Девочке понравилось ездить верхом так же, как ехать в уютной кибитке. Теплый ясный день приносил впечатлений гораздо больше, чем нитка с иглой.
Вдалеке, почти у самого горизонта, виднелись кибитки других арадов. Частенько мимо них проносились всадники, одни приветствовали Нура и его обоз, другие едва ли кидали взгляд.
— Вон кибитка с красной полосой. Это арад Гошуш, — Самсара тоже решила проветриться и ехала рядом с Ман. — Он толст и скуп. И покупает больше всех вина. Его сыновья рождены от северных варанок, у них светлые глаза и хорошие зубы. Но мало мозгов. И арад его вскорости будет обезглавлен, потому что надо иметь что-то большее, нежели сильное тело и высокий рост, чтобы править.
— Чем же Гошуш так насолил моей хозяйке? — голос Нура заставил Манат завертеться в седле в поисках арада.
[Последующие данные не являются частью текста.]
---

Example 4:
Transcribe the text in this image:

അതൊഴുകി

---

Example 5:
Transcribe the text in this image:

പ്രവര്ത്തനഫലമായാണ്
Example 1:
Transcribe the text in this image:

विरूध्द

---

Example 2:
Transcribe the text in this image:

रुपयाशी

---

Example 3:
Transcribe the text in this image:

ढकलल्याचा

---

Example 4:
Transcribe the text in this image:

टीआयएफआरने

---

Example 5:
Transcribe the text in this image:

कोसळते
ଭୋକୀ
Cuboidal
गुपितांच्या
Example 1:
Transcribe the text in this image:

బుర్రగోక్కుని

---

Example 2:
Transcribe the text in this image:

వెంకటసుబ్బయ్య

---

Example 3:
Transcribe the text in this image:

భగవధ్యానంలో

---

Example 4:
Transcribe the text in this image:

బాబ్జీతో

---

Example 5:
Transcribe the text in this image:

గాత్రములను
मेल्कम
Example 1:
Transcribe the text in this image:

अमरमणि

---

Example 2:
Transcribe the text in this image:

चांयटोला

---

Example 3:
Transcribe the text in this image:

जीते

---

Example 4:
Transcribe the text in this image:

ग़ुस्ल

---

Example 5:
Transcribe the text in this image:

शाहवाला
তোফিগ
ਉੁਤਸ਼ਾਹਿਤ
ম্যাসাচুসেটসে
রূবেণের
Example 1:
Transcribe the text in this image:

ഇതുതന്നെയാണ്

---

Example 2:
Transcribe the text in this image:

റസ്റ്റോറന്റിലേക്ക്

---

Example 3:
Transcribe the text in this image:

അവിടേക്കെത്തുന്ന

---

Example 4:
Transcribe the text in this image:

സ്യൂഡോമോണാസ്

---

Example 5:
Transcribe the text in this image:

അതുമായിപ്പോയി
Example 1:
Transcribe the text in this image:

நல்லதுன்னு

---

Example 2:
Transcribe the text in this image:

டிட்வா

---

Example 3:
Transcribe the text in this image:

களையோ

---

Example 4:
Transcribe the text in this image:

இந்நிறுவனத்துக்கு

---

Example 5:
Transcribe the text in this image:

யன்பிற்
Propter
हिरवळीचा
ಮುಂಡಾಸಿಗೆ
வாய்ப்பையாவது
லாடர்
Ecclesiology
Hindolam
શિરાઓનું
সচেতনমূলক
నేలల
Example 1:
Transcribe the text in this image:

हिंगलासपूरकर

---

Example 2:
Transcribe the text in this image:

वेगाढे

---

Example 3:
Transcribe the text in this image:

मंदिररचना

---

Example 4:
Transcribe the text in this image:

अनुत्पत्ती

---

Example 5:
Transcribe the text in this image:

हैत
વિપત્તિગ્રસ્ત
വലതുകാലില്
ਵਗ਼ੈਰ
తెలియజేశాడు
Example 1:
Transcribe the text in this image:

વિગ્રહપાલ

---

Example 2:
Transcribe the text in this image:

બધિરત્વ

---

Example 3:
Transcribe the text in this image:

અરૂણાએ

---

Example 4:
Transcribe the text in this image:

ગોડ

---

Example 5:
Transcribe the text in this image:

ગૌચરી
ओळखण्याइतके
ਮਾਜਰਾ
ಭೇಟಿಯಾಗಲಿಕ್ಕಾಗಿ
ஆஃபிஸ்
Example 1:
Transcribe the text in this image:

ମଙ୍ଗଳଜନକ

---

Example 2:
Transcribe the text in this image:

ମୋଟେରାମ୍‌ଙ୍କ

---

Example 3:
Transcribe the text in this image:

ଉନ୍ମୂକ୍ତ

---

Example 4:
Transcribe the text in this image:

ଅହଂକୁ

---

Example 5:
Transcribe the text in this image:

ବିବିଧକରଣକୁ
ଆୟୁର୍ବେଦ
Отец ее братика, который вовсю пихал Хельгу, ехал расслабленно, отпустив повод. Конь под ним реагировал на малейшее движения хозяина, даже дышал с ним такт. Светло-карие глаза мужчины с любопытством изучали профиль Самсары в ожидании ответа второй жены. Женщина повела плечами.
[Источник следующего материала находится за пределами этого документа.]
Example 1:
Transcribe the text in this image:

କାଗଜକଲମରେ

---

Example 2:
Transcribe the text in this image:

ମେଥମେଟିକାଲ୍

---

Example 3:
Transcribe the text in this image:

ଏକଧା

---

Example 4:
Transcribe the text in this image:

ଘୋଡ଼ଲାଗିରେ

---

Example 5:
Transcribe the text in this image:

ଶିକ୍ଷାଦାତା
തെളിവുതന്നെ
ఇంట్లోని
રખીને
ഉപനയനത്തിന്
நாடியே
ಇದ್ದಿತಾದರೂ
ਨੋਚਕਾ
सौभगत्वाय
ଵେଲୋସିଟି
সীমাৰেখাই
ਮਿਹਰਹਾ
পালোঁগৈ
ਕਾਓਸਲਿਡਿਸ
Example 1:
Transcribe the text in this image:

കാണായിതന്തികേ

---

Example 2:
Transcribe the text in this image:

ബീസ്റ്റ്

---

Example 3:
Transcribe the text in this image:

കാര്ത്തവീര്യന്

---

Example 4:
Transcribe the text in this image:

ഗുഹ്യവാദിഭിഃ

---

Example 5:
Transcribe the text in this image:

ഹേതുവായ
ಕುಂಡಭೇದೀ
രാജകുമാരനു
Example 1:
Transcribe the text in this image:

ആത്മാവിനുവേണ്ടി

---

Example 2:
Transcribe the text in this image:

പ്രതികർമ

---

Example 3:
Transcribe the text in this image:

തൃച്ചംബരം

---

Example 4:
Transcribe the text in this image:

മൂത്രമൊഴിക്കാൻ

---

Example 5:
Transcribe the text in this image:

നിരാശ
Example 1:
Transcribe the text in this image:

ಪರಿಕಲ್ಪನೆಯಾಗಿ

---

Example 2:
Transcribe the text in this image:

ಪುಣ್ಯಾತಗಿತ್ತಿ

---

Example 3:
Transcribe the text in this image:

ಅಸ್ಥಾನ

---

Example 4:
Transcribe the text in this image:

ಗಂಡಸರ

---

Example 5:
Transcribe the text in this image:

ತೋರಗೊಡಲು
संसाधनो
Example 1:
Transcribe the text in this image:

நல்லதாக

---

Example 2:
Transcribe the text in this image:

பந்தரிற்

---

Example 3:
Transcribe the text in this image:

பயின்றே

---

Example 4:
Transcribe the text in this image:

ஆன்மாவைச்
— Он сватался ко мне сразу после тебя, мой арад.
Глаза Нура сощурились.
— Если это так, то почему же ты не верховодишь в его доме? Уже тогда было ясно, что первый сын займет место отца. Его арад был богаче тогда.
Самсара прикрыла глаза и улыбнулась своим мыслям.
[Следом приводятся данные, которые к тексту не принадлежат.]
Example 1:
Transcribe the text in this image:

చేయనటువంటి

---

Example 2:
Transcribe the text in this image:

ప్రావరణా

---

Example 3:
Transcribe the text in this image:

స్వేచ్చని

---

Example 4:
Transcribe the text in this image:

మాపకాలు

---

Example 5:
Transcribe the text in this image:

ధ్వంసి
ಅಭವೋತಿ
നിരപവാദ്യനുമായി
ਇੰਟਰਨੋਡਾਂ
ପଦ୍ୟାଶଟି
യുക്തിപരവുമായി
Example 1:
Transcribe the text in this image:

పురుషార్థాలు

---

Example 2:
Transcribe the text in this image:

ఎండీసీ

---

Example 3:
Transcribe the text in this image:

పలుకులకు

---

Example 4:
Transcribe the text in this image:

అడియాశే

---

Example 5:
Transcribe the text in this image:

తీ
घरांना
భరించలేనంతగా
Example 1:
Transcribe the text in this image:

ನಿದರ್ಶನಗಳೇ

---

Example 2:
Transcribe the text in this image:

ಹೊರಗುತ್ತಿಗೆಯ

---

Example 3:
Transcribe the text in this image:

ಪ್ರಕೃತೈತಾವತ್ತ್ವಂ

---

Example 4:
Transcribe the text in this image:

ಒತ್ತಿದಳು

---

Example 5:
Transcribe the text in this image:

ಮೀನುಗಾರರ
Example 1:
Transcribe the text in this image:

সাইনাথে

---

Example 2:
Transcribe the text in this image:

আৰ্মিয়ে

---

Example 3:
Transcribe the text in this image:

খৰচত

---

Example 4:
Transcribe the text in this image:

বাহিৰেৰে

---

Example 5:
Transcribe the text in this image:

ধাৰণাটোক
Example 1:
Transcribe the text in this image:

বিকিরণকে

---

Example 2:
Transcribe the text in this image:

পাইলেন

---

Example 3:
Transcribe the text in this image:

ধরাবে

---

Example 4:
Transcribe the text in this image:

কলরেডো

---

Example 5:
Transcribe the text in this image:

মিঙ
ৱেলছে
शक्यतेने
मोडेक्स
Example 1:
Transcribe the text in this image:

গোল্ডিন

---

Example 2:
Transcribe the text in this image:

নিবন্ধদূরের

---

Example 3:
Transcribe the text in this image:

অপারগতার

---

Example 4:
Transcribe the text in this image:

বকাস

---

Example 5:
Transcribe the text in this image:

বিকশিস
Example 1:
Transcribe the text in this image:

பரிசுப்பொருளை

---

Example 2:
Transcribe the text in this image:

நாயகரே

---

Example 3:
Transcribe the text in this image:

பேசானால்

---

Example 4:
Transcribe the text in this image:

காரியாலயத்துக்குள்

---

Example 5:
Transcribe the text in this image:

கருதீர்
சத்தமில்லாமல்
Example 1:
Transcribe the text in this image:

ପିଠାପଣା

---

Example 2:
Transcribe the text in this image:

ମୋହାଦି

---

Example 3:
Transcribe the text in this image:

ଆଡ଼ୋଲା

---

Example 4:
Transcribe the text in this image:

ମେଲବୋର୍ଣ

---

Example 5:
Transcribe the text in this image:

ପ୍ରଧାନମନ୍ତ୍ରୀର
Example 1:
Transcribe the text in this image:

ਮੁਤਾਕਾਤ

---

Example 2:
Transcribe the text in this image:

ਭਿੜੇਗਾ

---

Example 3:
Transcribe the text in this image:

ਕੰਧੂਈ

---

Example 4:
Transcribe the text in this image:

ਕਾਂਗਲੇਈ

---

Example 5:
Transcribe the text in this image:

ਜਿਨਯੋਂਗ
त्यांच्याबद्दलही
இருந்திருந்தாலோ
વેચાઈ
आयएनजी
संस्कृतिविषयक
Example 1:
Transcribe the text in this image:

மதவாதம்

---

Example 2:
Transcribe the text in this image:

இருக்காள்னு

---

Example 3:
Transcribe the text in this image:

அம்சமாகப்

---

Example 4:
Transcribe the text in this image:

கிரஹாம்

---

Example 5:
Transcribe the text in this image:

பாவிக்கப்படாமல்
— Ты знаешь, мой арад, кем я должна была стать. Пламя и ветер говорили мне, что твои дети будут умнее и сильнее.
— А мне кажется, что дело не только в этом... — по губам Нура скользнула хитрая улыбка.
Черная бровь второй жены поползла вверх.
— Он уже тогда не отличался статью, хотя не так давно заслужил право ехать во главе арада. Я боялась, что он меня раздавит. Да и воняет от него как ... — Самсара осеклась, увидев округлившиеся от любопытства глаза Манат, — не потребно.
Муж и жена переглянулись и улыбнулись. Какая-то искорка, название которой Манат еще дать не могла, пробежала между ними. Когда-то обжигающе горячая, но теперь, даже тлея, она дарила приятное тепло, арад и его жена хранили частички этой искорки в себе и каждому с нею в сердце было хорошо.
Глава 5
Долго ворочалась Манат, пытаясь заснуть. Девочка провела в седле почти полдня и ноги жутко ныли — устали удерживать собственное тело на широкой спине Ягодки.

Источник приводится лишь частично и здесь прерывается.